Rumah adat orang Toraja disebut Tongkonan, dimana pada jaman dahulu kala Tongkonan merupakan pusat penyelenggaraan adat-istiadat dan budaya. Seiring perkebangan penduduk dan semakin berkembangnya peradaban nenek moyang orang Toraja maka Tongkonan dalam menyelenggarakan pemerintahan adat dilakukan pemekaran tetapi terpusat pada satu tongkonan utama atau Tongkonan Layuk.
Konon menurut cerita awal mula Tongkonan Layuk di Toraja hanya ada 2, yaitu:
- Tongkonan Layuk Sulo Ara' di daerah Sesean (masuk dalam Kabupaten Toraja Utara saat ini)
- Tongkonan Layuk Marinding di daerah Mengkendek (masuk dalam Kabupaten Tana Toraja Saat ini)
Dikatakan Tongkonan Layuk karena darisanalah terbentuknya pranata sosial kemasyarakatan, dimana aturan dan sistem pemerintahan terbentuk.

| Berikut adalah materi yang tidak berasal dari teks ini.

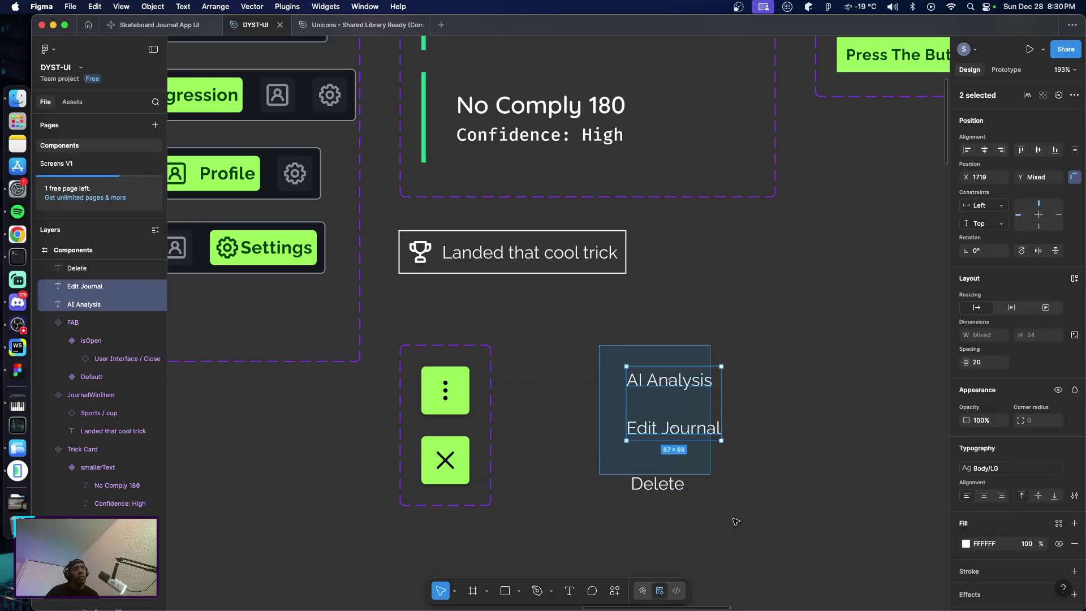
{"action": "left_click", "coordinate": [996, 468]}
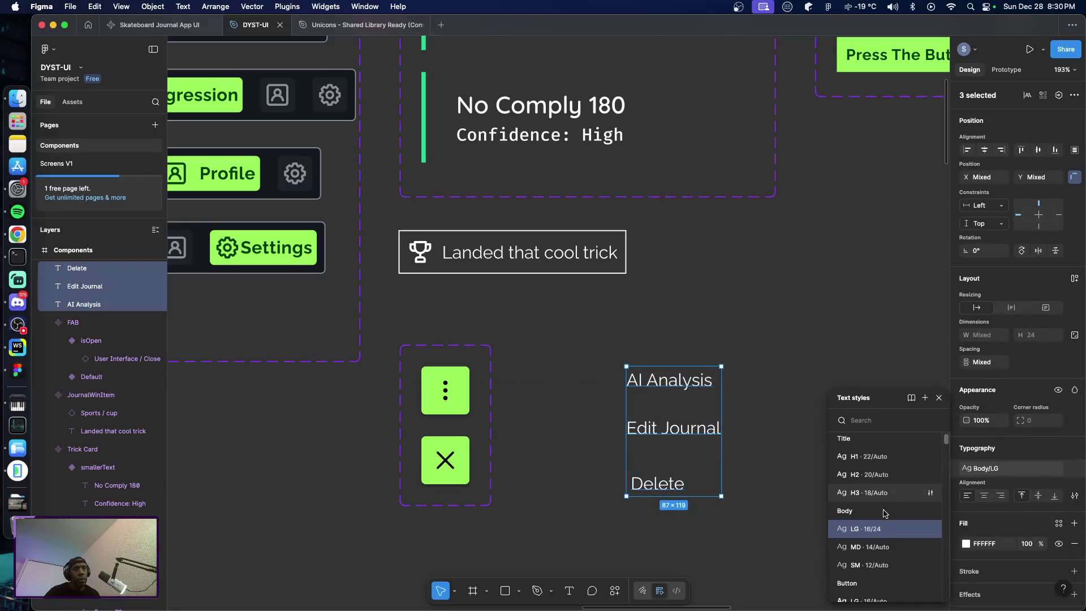
{"action": "left_click", "coordinate": [883, 522]}
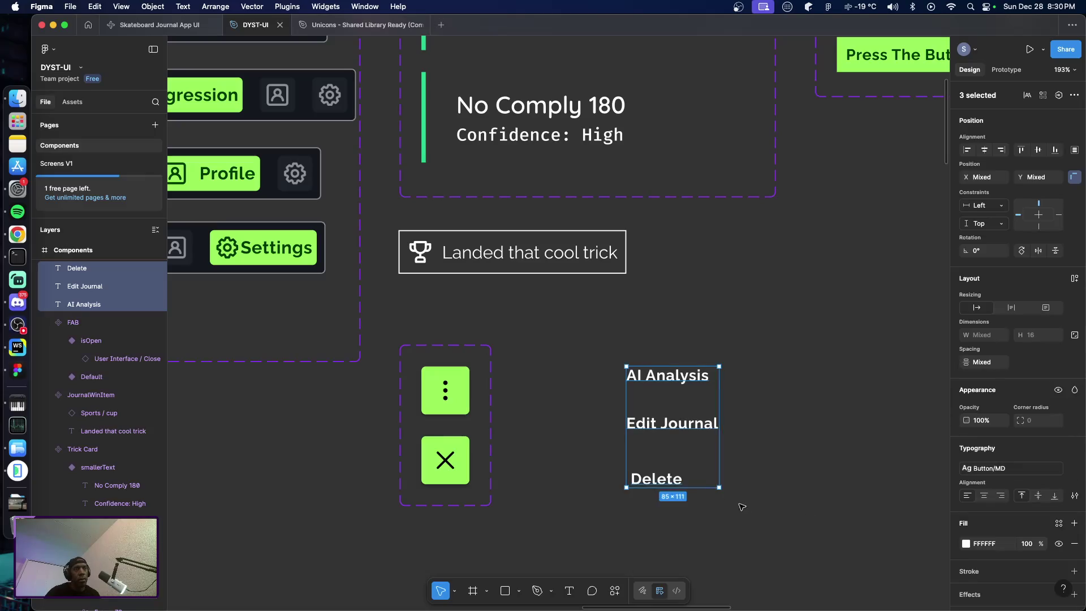
{"action": "key", "text": "Escape"}
{"action": "left_click_drag", "start_coordinate": [670, 482], "coordinate": [666, 476]}
{"action": "left_click", "coordinate": [747, 481]}
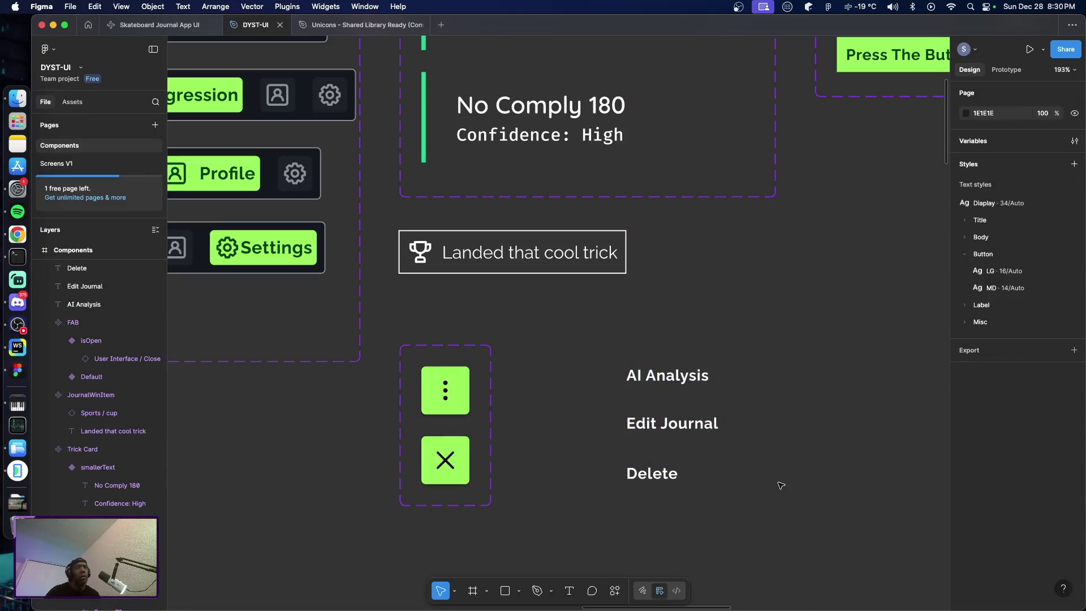
{"action": "left_click", "coordinate": [339, 25]}
{"action": "left_click", "coordinate": [81, 103]}
Find and copy the Education / robot icon from Unicons via a 'robot' search, then return to DYST-UI
{"action": "type", "text": "robot"}
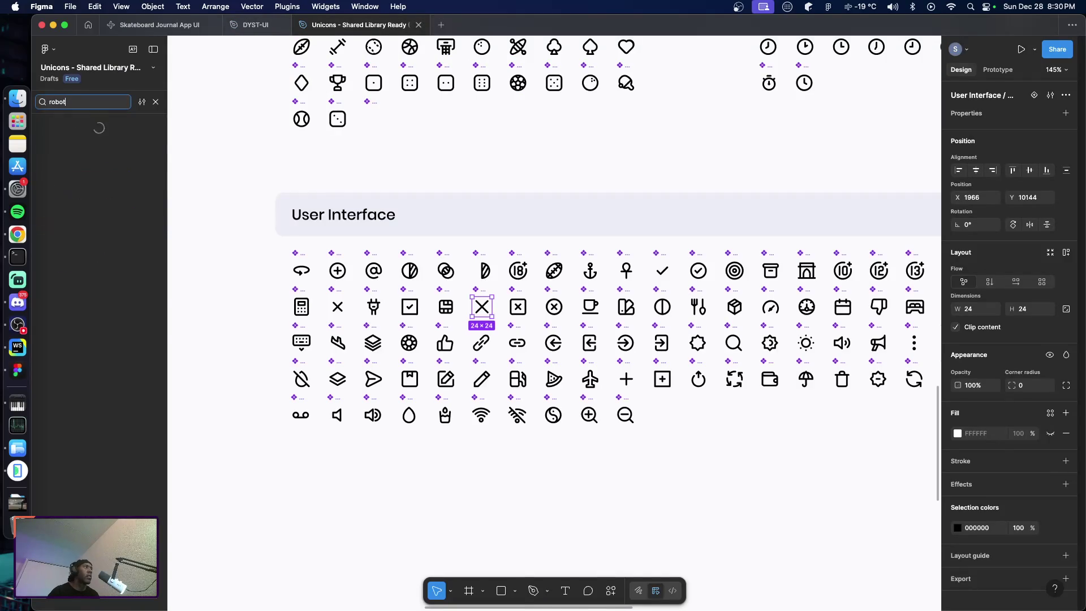
{"action": "left_click", "coordinate": [553, 311]}
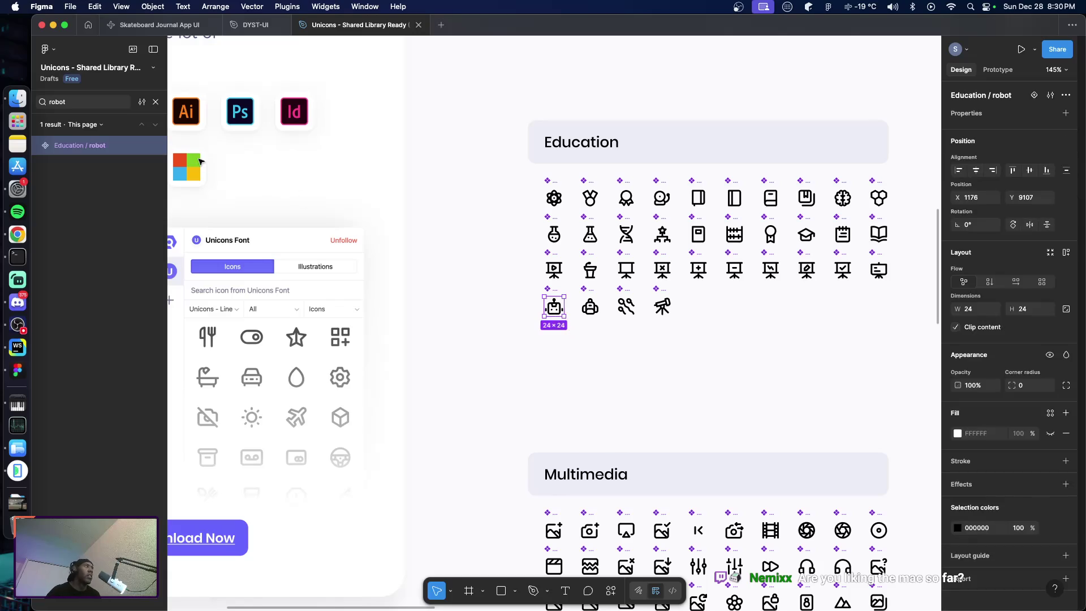
{"action": "left_click", "coordinate": [256, 24]}
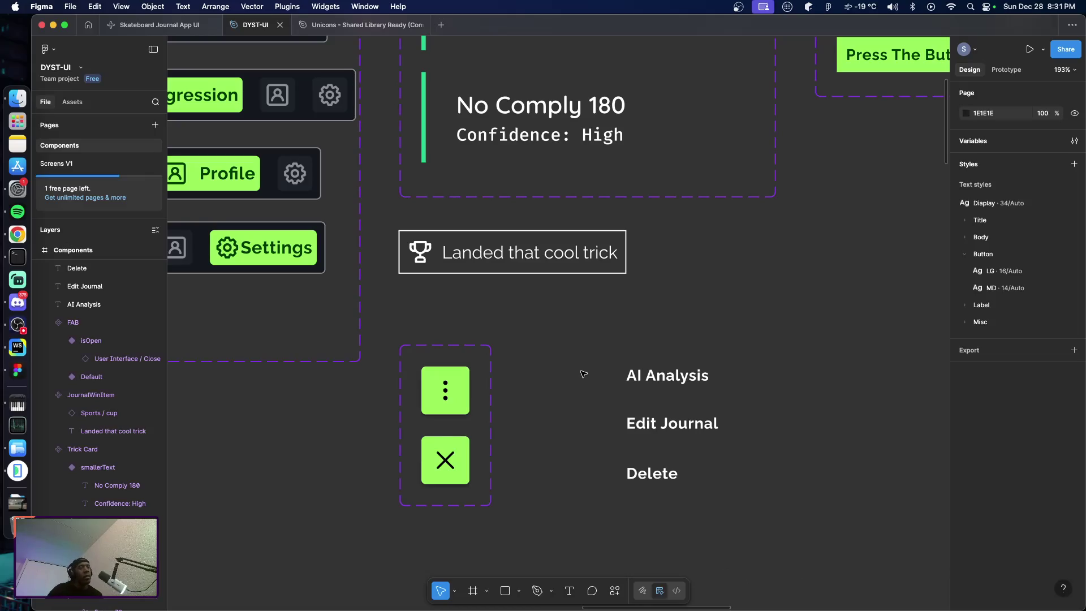
Paste the robot icon left of AI Analysis and colour it with the Primary-Text style
{"action": "key", "text": "super+v"}
{"action": "left_click_drag", "start_coordinate": [559, 327], "coordinate": [597, 385]}
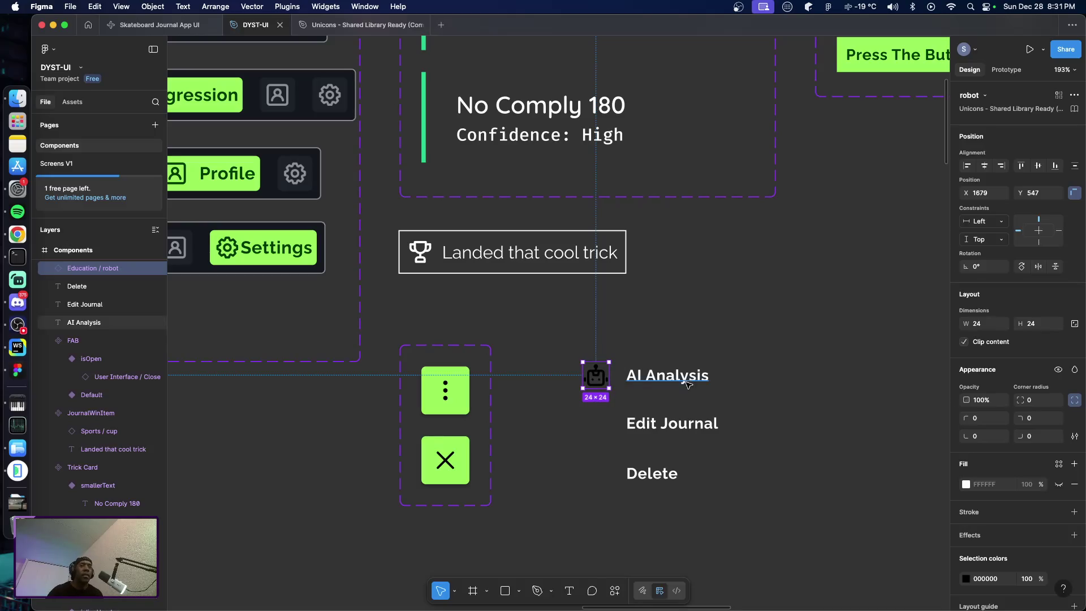
{"action": "scroll", "coordinate": [996, 551], "scroll_direction": "down", "scroll_amount": 3}
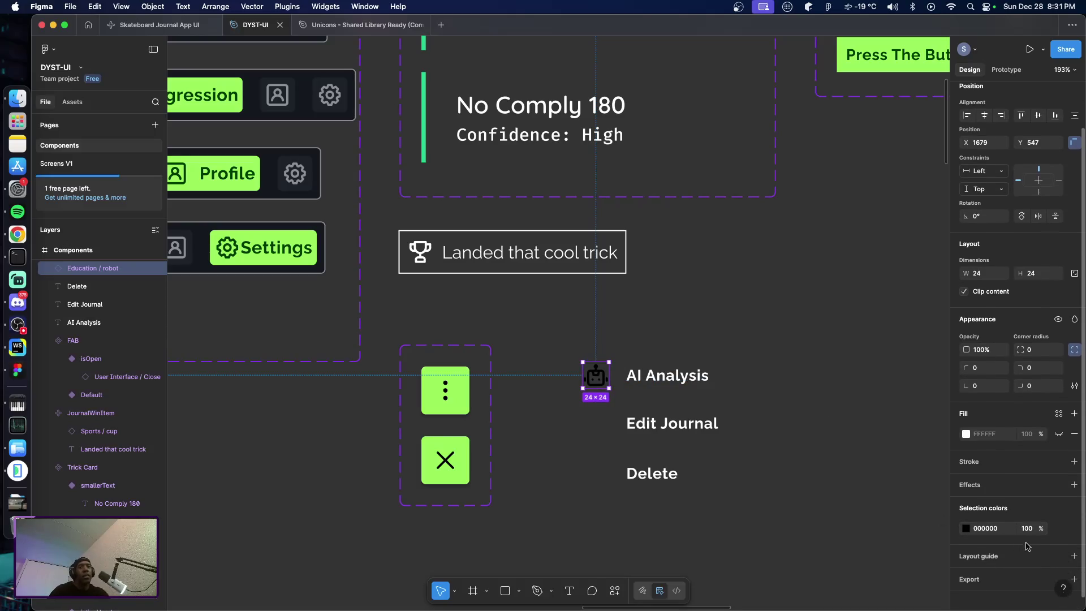
{"action": "left_click", "coordinate": [1059, 528]}
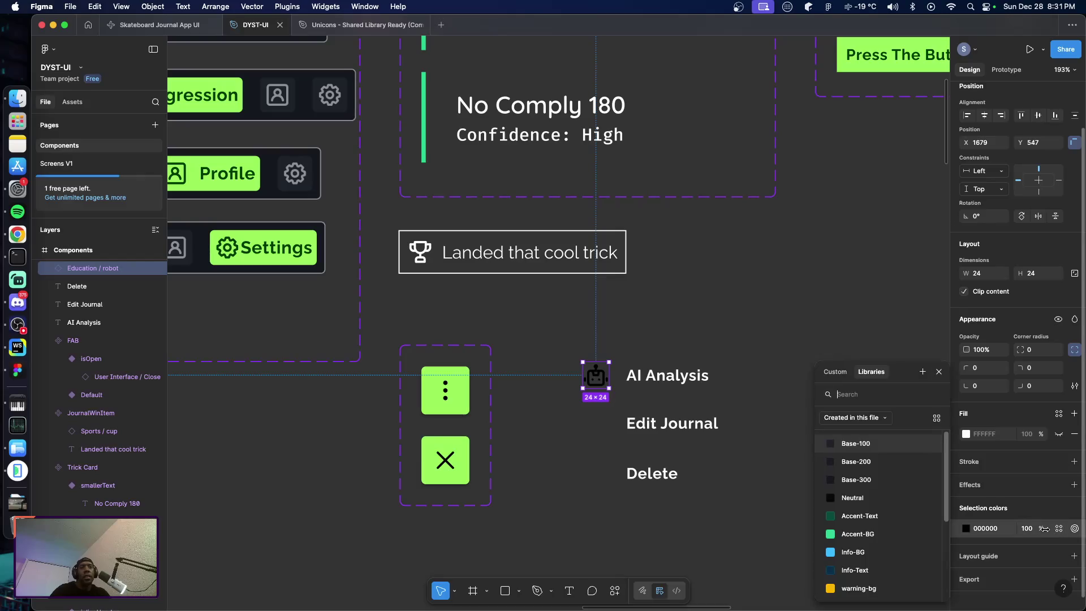
{"action": "scroll", "coordinate": [865, 526], "scroll_direction": "down", "scroll_amount": 5}
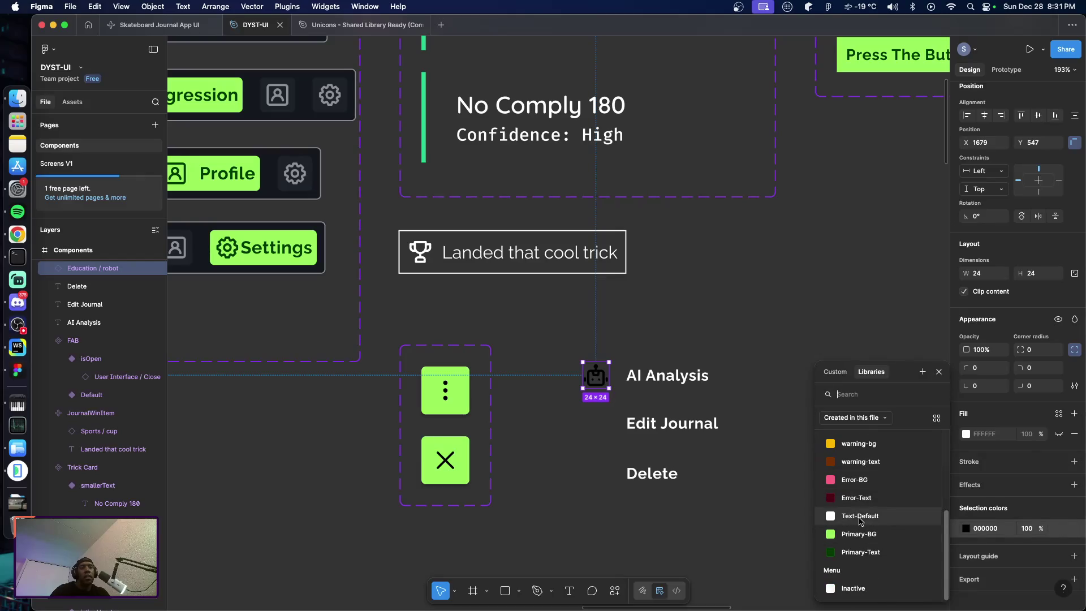
{"action": "left_click", "coordinate": [870, 552]}
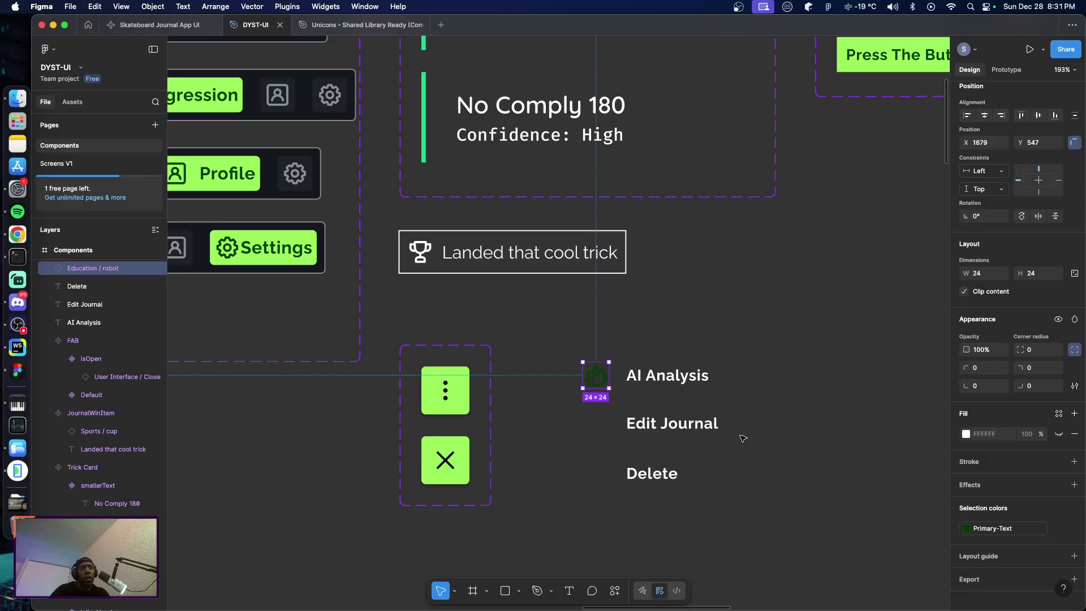
{"action": "left_click", "coordinate": [672, 378]}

Dimana pengertian Tongkonan Layuk adalah Tongkonan dipo aluk-alukna, dipo ada'-ada'na, dipo-pemali pemalinna, dipo rara-rarana, dipo buku-bukunna. artinya bahwa Rumah Adat tersebut merupakan sumber awal kehidupan dan pranata masyarakat Toraja.
Kemudian beberapa dekade kemudian Tongkonan Layuk berkembang menjadi empat (4), dimana diawali ketika terjadinya pelanggaran tatanan adat di daerah Rura (masuk dalam wilayah Endrekang saat ini), sehingga menyebabkan bencana yang sangat dahsyat terjadi di daerah itu dimana konon ceritanya tana di Rura itu runtuh kebawah menyebabkan seluruh manusia yang menghadiri acara saat itu meninggal semuanya karena tertelan bumi dan ditimbun tangga penghubung antara langit dan bumi.
Para pemangku adat di wilayah selatan saat itu dan Toraja pada umumnya mengalami ketakutan dan kebingungan, dan menyesali apa yang telah terjadi akibat keegoisan seseorang.
Tetapi dalam doa yang senantiasa dipanjatkan mohon ampun kepada Tuhan (Puang Matua) maka para leluhur diberikan petunjuk untuk menghubungi dan menghadirkan To Burake Pong Sulo Ara' dari Sesean untuk memperbaiki dan mengatur kembali tatanan adat yang telah dilanggar oleh Londong Di Rura.
Oleh karena itu utusan dari Rura datang menemui To Burake Sulo Ara' dan kemudian Toburake Pong Sulo Ara' berangkat dari Sesean menuju Rura bersama dengan Pong Bua Uran, Mandai Kema dan Lo'ko' Isi serta para utusan.
Sesampainya di Rura To Burake Pong Sulo Ara' serta rekan-rekannya melakukan upacara pertobatan kepada Tuhan atas segala dosa yang telah dilakukan dan aturan yang telah dilanggar oleh manusia.
Setelah semuanya selesai dan pranata yang telah di susun kembali dan direstui oleh Puang Matua (Tuhan) maka pranata sosial ini disebarkan kembali ke seluruh wilayah Toraja ada yang kebagian barat Toraja, ada yang ke bagian timur Toraja, ada yang ke bagian tengah Toraja, dan ada yang kebagian utara Toraja.
Disnilah awal mula bertambahnya 2 (dua) Tongkonan Layuk sehingga menjadi 4 (empat) untuk mempermudah proses penyebaran pranata yang telah diretrukturisasi oleh To Burake Pong Sulo Ara'.
Selama sekian tahun lamanya pranata sosial ini diikuti dan ditaati oleh masyarakat waktu itu, sampai datangnya belanda ke Toraja. Stelah itu perkembangan Tongkonan Layuk menjadi 12 menurut catatan belanda, tetapi pada kenyataannya Pranata sosial yang ada di toraja tetaplah empat (4). Yang beraneka ragam adalah tradisi.
Kedua belas (12) Tongkonan Layuk yang dicatat belanda ini masih sering mengalami perdebatan, ada yang mengklaim itu adalah unsur politik jaman belanda ada pula dengan pendapat yang berbeda. Tetapi bagi masyarakat Toraja itu bukanlah sesuatu yang membuat mereka terpecah-belah melainkan dengan Tongkonan Layuk ini akan semakin mempererat rasa kekeluargaan dan persatuan masyarakat Toraja pada umumnya.